The study included patients from age 30 to 90 and excluded patients with pre-existing cardiovascular disease to minimize the potential of reverse causality related to advanced age and cardiovascular disease causing reduced blood pressure, respectively. The endpoint of the primary analysis was an inclusive definition of vascular dementia based on ICD 10 coding and was inclusive of patients with co-existing Alzheimer’s disease. Secondary analysis excluded these patients and excluded patients treated with medications commonly used to treat AD. The first four years of follow-up were excluded in the primary analysis to mitigate the effect of patients with undiagnosed dementia. Cox models, stratified by practice, were used to determine hazard ratios for the association for clustering of patients by practice. The primary analysis was adjusted for age, sex, body mass index and smoking status. The Oxford Vascular Study cohort was used to confirm findings independently.

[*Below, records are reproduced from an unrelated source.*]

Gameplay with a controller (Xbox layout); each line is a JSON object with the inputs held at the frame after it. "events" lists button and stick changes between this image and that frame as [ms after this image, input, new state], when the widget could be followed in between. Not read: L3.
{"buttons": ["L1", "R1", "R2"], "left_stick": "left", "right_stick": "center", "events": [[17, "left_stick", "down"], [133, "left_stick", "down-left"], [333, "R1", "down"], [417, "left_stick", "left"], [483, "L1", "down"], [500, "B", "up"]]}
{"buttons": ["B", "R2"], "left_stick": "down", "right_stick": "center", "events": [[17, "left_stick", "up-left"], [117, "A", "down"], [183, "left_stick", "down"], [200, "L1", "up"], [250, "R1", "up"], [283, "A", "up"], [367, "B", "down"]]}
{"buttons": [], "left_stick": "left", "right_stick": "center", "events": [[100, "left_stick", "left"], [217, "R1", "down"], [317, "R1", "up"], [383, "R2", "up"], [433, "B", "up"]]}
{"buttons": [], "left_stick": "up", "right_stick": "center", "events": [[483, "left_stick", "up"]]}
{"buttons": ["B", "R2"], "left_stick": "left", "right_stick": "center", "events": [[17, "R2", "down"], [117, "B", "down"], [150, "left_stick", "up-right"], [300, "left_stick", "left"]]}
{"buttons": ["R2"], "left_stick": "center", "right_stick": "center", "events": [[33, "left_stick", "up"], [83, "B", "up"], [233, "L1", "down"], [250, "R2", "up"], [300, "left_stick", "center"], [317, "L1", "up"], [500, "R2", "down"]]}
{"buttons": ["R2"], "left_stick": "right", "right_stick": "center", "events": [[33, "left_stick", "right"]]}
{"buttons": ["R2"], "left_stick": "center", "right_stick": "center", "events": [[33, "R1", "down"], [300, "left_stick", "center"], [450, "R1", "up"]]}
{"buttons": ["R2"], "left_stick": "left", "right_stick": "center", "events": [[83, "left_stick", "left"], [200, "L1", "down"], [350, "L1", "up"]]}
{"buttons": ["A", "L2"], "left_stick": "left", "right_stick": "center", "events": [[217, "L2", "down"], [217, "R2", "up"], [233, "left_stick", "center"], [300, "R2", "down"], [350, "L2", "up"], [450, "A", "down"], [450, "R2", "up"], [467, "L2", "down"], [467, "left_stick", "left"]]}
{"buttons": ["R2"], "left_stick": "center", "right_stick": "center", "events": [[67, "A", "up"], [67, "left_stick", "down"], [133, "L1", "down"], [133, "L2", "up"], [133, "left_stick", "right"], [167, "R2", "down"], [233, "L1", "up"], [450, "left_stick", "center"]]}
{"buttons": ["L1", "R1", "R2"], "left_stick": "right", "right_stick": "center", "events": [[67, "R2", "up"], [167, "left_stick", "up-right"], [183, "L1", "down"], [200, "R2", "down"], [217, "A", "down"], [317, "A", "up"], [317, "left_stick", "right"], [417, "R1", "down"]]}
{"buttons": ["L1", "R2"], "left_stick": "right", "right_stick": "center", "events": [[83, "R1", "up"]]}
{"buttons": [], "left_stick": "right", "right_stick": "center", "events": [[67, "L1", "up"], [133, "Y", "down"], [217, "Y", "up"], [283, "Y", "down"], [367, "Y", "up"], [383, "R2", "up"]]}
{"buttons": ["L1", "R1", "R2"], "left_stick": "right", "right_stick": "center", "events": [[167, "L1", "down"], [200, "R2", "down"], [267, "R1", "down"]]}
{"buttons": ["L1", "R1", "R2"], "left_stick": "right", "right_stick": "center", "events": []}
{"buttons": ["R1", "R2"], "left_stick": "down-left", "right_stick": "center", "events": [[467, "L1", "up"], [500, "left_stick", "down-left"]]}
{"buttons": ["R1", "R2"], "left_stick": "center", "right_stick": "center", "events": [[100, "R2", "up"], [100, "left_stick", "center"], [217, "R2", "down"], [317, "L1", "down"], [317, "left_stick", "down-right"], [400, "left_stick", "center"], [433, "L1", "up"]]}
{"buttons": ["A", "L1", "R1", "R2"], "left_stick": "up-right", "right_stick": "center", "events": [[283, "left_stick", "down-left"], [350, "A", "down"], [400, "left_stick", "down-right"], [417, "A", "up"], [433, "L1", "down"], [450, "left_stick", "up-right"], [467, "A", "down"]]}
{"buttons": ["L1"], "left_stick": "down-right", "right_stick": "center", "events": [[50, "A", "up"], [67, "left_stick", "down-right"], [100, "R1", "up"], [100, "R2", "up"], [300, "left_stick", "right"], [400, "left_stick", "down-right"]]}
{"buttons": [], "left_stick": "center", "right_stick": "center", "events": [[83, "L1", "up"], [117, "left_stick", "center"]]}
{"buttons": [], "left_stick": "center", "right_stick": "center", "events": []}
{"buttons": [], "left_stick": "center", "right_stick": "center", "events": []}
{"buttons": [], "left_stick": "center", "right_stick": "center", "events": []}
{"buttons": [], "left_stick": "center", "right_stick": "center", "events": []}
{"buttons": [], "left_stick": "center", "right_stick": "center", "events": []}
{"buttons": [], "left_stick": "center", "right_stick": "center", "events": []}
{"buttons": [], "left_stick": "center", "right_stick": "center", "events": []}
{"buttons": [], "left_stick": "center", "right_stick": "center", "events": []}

Out of a cohort of 4.28 million individuals free of vascular disease and dementia, 14,934 cases were reported to have vascular dementia. After excluding for presentations during the first four years of follow-up, 11,114 cases were included. The association between usual SBP and risk of vascular dementia followed a linear progression within the age groups of 30-50 and 51-70. The age group of 71-90 did not show a significant association. The strength of association decreased with increasing age category. Overall for individuals aged 70 years or less at baseline, 20 mm Hg higher usual SBP was associated with a 26% higher risk of vascular dementia (HR 1.26 CI 1.17, 1.34). Significant negative associations with systolic and diastolic blood pressures were observed for the age group 71-90, but after excluding for the first eight years of follow-up, no significant association was observed. Adjusting for patients in the primary care cohort that had TIA and stroke events reduced the HR to 1.18, indicating that 30% of the excess risk of vascular dementia per 20mm Hg higher SBP is mediated through risk of future stroke and TIA. The OXVASC cohort did not show a relationship between the most recent SBP or DBP in patients relative to their diagnosis of new dementia, but did show significant positive associations with DBP and SBP in 5-9 years prior to the TIA/stroke and particularly 10-20 years prior.

This study supports prior positive associations between blood pressure in mid-life and vascular dementia and also suggests that elevated blood pressure attributes a significant risk for the development of vascular dementia at least until the age of 70. The authors’ rationale for excluding confounders in the cohort appears to be sound and had the intended effect of strengthening the associations studied. The study refutes previous reports of a negative association with blood pressure and vascular dementia in the elderly, likely in part due to the aforementioned adjustments, strengthening the authors’ hypothesis of reverse causality. This study represents by far the largest analysis of the association between blood pressure and risk of vascular dementia and although it is susceptible to limitations related to the diagnosis of dementia in a primary care setting, it represents a significant advancement in our understanding of the complex pathophysiology of vascular dementia.